[SOURCE MATERIAL]
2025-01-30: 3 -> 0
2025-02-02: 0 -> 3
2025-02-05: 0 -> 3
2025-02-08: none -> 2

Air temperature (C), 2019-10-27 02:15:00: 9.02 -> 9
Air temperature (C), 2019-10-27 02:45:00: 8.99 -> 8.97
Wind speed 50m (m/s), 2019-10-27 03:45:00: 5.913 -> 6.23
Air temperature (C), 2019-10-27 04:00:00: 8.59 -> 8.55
---
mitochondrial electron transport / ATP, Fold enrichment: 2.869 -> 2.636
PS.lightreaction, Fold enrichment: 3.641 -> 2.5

[JOB ITEM] Select, from the listing, all lines that include the word "enrichment".

[EXERCISE ANSWER]
mitochondrial electron transport / ATP, Fold enrichment: 2.869 -> 2.636
PS.lightreaction, Fold enrichment: 3.641 -> 2.5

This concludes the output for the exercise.